The Academy of Motion Picture Arts and Sciences announced on Friday, May 1, 2026 that AI-generated actors and screenplays will not be eligible for Oscars, formalising one of the entertainment industry's clearest lines yet against generative AI in creative work. The decision applies to the acting and writing categories and arrives as Hollywood debates a wave of synthetic performers and AI-authored scripts.
What the new rules say
Under the updated eligibility language, acting nominations are limited to roles "credited in the film's legal billing and demonstrably performed by humans with their consent." Screenplays "must be human-authored to be eligible." The Academy added that it "reserves the right to request more information about the nature of the use and human authorship" of any submitted film, signalling that producers may need to document how generative tools were used during production.

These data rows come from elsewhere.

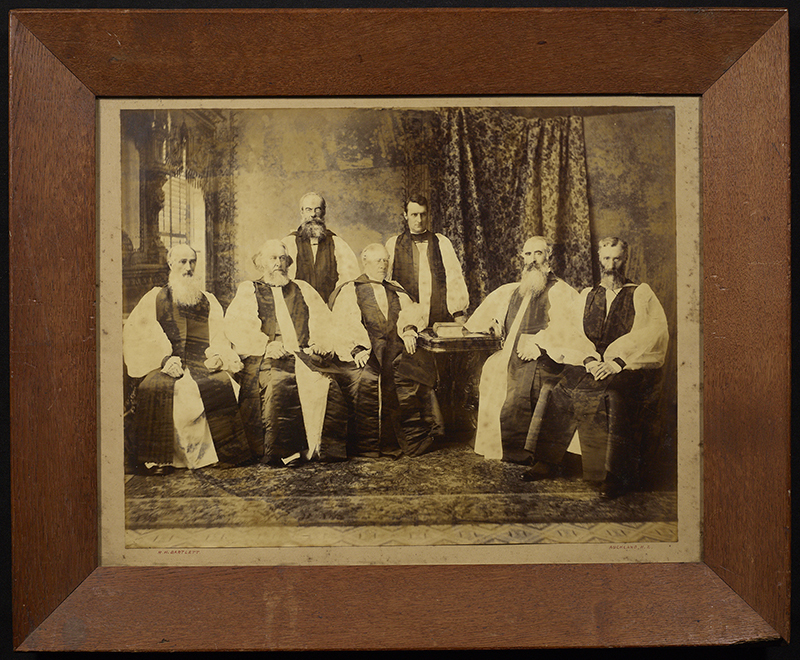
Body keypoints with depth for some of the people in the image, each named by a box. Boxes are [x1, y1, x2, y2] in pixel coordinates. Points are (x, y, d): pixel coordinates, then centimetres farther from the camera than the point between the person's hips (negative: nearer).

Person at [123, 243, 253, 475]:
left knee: (222, 384, -32)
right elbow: (136, 332, 4)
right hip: (166, 367, -1)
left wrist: (217, 356, -10)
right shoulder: (155, 298, 17)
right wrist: (165, 358, -12)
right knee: (154, 389, -35)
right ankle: (158, 461, -28)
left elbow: (218, 337, 15)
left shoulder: (209, 301, 23)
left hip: (202, 364, 1)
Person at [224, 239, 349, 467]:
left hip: (305, 355, 3)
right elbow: (236, 325, 0)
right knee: (277, 385, -35)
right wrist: (267, 345, -15)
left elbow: (324, 320, 16)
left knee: (325, 387, -26)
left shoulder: (303, 289, 27)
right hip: (269, 358, -3)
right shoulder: (248, 290, 17)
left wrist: (319, 342, -6)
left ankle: (319, 448, -16)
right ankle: (280, 453, -26)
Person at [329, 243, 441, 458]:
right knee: (364, 379, -29)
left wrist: (409, 329, -12)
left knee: (414, 377, -23)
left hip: (395, 349, 3)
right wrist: (357, 349, -18)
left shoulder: (396, 291, 26)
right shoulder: (350, 291, 13)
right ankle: (365, 446, -21)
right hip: (365, 350, -3)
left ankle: (414, 440, -14)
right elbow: (346, 324, -2)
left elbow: (410, 311, 10)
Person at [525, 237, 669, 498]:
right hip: (594, 366, 4)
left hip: (633, 367, -4)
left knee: (617, 396, -35)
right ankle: (547, 460, -14)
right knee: (564, 389, -24)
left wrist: (617, 362, -17)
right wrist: (590, 359, -11)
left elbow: (652, 334, -5)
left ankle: (619, 475, -30)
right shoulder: (586, 296, 21)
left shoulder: (642, 294, 9)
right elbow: (576, 333, 10)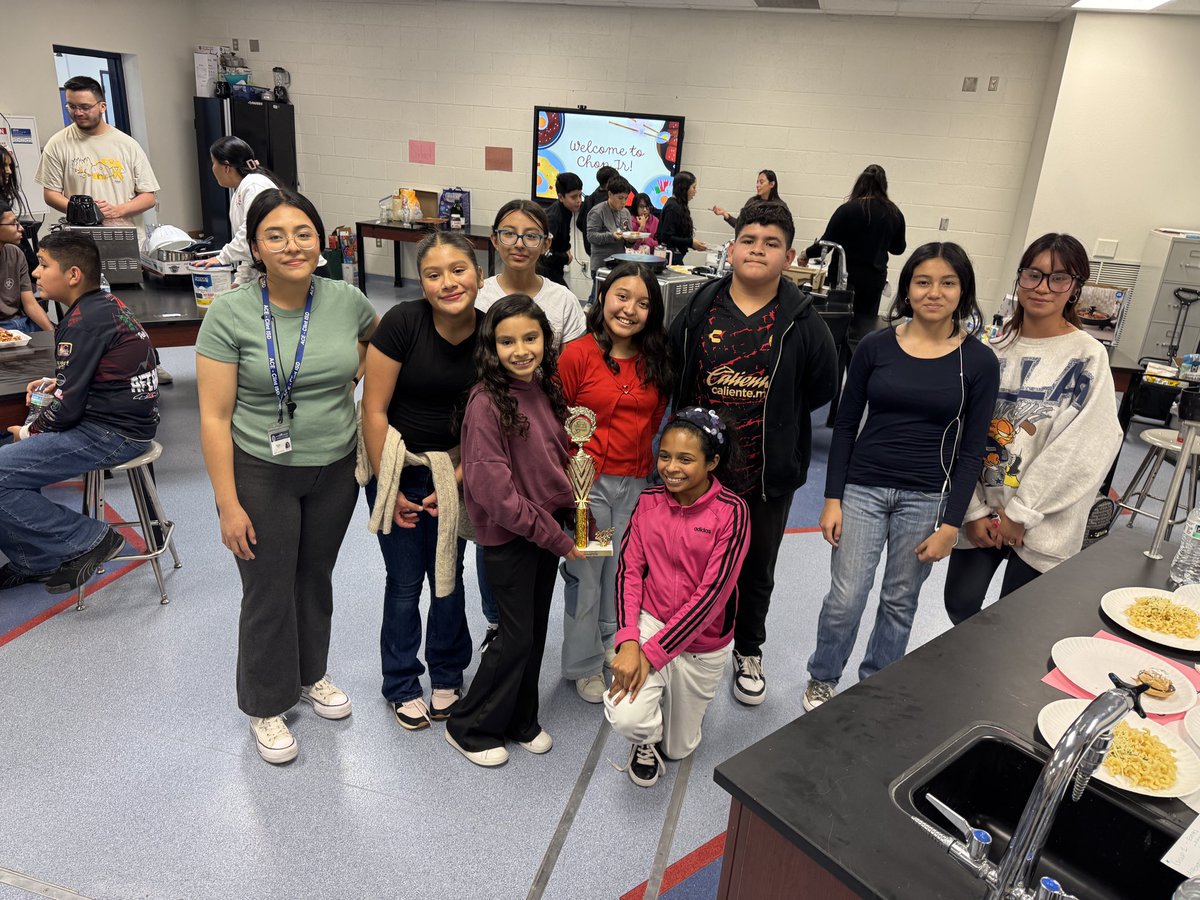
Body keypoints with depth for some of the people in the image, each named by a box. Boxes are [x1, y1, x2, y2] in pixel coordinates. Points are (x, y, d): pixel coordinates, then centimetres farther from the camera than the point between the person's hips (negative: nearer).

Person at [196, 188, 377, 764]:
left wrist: (351, 374, 2)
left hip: (336, 468, 3)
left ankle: (311, 675, 44)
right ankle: (267, 706, 31)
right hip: (261, 473, -3)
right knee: (269, 592, 8)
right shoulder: (230, 315, -14)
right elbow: (214, 416, -14)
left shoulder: (347, 301, -6)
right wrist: (228, 504, -15)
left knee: (316, 577, 20)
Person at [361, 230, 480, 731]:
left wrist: (455, 483, -7)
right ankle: (402, 685, 30)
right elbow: (374, 411, -14)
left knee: (448, 576, 14)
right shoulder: (403, 322, -18)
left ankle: (447, 677, 36)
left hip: (455, 473, 3)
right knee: (405, 582, 7)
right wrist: (389, 488, -11)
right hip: (399, 468, -2)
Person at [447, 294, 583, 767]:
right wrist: (553, 535, -17)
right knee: (517, 635, 3)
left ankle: (521, 720, 36)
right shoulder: (486, 402, -21)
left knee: (536, 629, 17)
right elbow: (494, 489, -22)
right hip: (508, 536, -7)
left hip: (548, 528, 7)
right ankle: (468, 727, 24)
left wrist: (570, 514, 0)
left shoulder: (546, 388, 1)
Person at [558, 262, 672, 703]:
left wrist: (639, 452, 7)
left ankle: (612, 639, 41)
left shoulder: (657, 360, 3)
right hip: (587, 480, -4)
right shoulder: (577, 354, -11)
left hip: (637, 480, 4)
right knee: (585, 574, 6)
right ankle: (584, 664, 25)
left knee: (622, 567, 17)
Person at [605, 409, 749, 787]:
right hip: (649, 623, 1)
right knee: (627, 720, -23)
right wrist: (628, 641, -20)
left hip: (701, 640, -1)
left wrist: (652, 654, -20)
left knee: (677, 749, 15)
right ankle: (646, 741, 14)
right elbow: (629, 570, -7)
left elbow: (711, 593, -21)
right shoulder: (649, 501, -6)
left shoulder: (731, 511, -18)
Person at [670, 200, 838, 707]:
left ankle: (749, 652, 41)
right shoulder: (699, 311, -4)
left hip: (769, 473, 0)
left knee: (756, 568, 18)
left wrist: (775, 418, -1)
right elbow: (671, 375, 3)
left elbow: (822, 387, 1)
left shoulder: (802, 322, -7)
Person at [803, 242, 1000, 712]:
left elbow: (971, 449, -1)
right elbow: (845, 426, 1)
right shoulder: (875, 347, -3)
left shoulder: (978, 362, -4)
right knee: (845, 597, 2)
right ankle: (822, 679, 28)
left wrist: (951, 523, -4)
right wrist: (832, 498, -2)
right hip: (863, 488, 0)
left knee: (899, 601, 12)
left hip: (927, 498, 0)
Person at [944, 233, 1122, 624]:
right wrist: (974, 510, -5)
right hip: (982, 512, 3)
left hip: (1043, 523, -3)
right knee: (960, 604, 9)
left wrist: (1021, 512, -14)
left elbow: (1083, 448, -14)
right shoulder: (995, 349, 2)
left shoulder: (1087, 357, -8)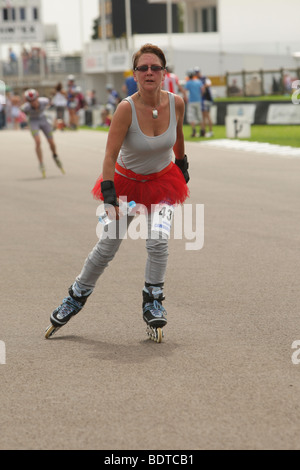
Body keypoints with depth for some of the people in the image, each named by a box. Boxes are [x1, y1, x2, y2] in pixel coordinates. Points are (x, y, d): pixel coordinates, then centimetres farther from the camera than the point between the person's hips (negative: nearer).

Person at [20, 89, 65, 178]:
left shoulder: (44, 101, -29)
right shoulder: (26, 107, -30)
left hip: (43, 120, 2)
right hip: (33, 122, -2)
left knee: (52, 143, 3)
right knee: (38, 142, -22)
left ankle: (55, 156, 37)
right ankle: (42, 165, -13)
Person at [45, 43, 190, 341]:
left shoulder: (176, 103, -15)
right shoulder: (126, 108, -27)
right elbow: (110, 156, -28)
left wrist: (182, 164, 22)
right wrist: (110, 198, -36)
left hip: (162, 180, 2)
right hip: (127, 180, -2)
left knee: (158, 242, -14)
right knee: (107, 246, 5)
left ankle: (152, 301, 6)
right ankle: (77, 296, 26)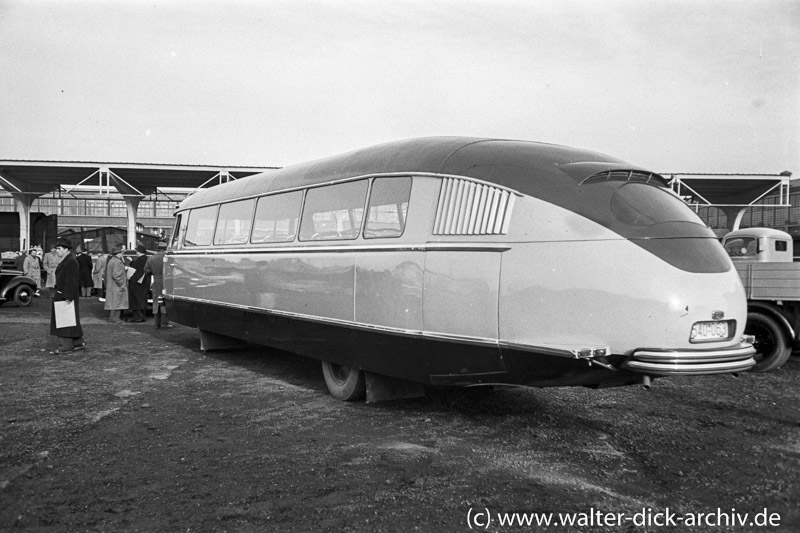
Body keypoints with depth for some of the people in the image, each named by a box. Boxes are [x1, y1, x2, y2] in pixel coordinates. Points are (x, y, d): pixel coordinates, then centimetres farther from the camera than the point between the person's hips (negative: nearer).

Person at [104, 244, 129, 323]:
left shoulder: (111, 260, 12)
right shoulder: (117, 262, -20)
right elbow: (116, 275, -24)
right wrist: (122, 284, -18)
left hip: (111, 286, 10)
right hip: (117, 286, -10)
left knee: (113, 302, 15)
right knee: (117, 301, -5)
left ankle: (111, 318, 21)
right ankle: (115, 318, -3)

Reporting from TechCrunch, Gizmodo and TheWrap describes the language as the strongest stance the Academy has taken on AI to date.
What is still allowed
The Academy has not extended the prohibition into technical categories. Generative AI tools used in visual effects, costume design, sound and music remain permitted, and films that lean heavily on AI in those areas can still compete in their respective craft categories. Productions are also free to use AI in non-eligible ways; the rule only governs which performances and scripts can be considered for awards.
Context behind the move
The ruling follows a series of high-profile flashpoints. Reports cite the rise of synthetic performer Tilly Norwood and an independent project featuring a generative AI recreation of the late Val Kilmer as catalysts for the policy. The 2023 actors' and writers' strikes, which centred in part on AI protections, set the stage for guild- and industry-level pushback on synthetic talent.
The 99th Academy Awards in 2027 will be the first ceremony to operate under the new language.
Implications for the industry
For studios and streamers, the rules create a sharper economic signal: an AI lead performance or AI-written script may still get distributed, but it will not earn the awards-season prestige that drives marketing spend, talent deals and Oscar-bait financing. For AI startups marketing 'synthetic actor' tools to Hollywood, the Academy's stance narrows the high-end use cases. And for working actors and writers, the policy reinforces guild positions that human credit and consent are non-negotiable in awarded work.
What the Academy did not do is equally important. There is no outright ban on AI in films, no Digital Integrity audit body announced in the released language, and no public enforcement mechanism beyond the Academy's stated right to request more information. The pressure now shifts to producers to disclose AI use honestly — and to the Academy to police it.